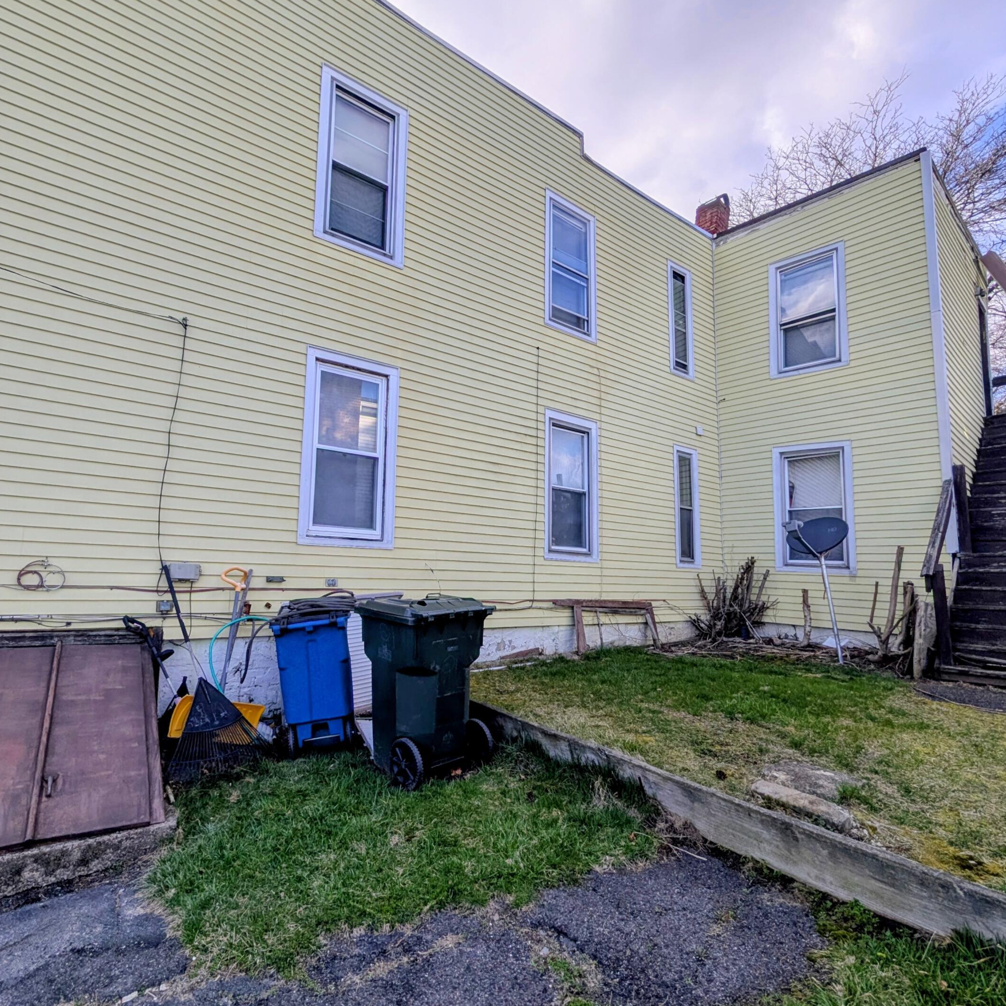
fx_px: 493
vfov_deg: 91.1
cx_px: 419
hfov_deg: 90.3
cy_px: 510
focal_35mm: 15
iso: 52
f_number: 1.7
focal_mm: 2.02
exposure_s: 1/2439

Your instructions:
Your reply should be the lines from the one that contains "vfov_deg: 91.1" through the end of the listing above, repeated exactly.

Solution to the exercise:
vfov_deg: 91.1
cx_px: 419
hfov_deg: 90.3
cy_px: 510
focal_35mm: 15
iso: 52
f_number: 1.7
focal_mm: 2.02
exposure_s: 1/2439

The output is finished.